Why are the standard header files in C++ so non-standard? Particularly iostream seems to be the most dialectal. Enough to make the whole language a mess to work with!

>Why are the standard header files in C++ so non-standard?
They are standard and well defined.

>Particularly iostream seems to be the most dialectal.
Any compiler is allowed to provide non-standard extensions. Any issues you have with extensions are your problem.

>Why are the standard header files in C++ so non-standard?
They are standard and well defined.

>Particularly iostream seems to be the most dialectal.
Any compiler is allowed to provide non-standard extensions. Any issues you have with extensions are your problem.

How do I know, if the header files that come with a compiler conform to the standard? The trite answer would be to read the whole C++ standard. Let's be mildly more intelligent about it.
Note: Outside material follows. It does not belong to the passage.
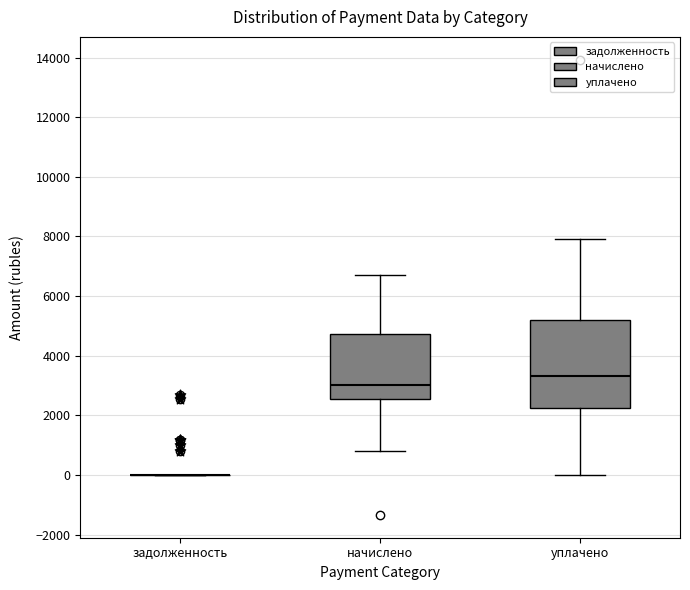

Comparing the boxes themselves (not the whiskers), which one is the tallest?

уплачено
the trite answer is indeed the one true answer.
Anything that's not in the standard docs is non-standard.

A slightly more concise answer would be that as long as you keep to what Stroustrup describes you should be fine.

How do I know, if the header files that come with a compiler conform to the standard? The trite answer would be to read the whole C++ standard. Let's be mildly more intelligent about it.

I think the intelligent solution would be to read the standard. But I can see how it would be intimidating to some people. Have you tried searching www.dinkumware.com?

I think the intelligent solution would be to read the standard. But I can see how it would be intimidating to some people. Have you tried searching www.dinkumware.com?

Thanks Siersan,
the Dinkum C++ Proofer is the proper tool!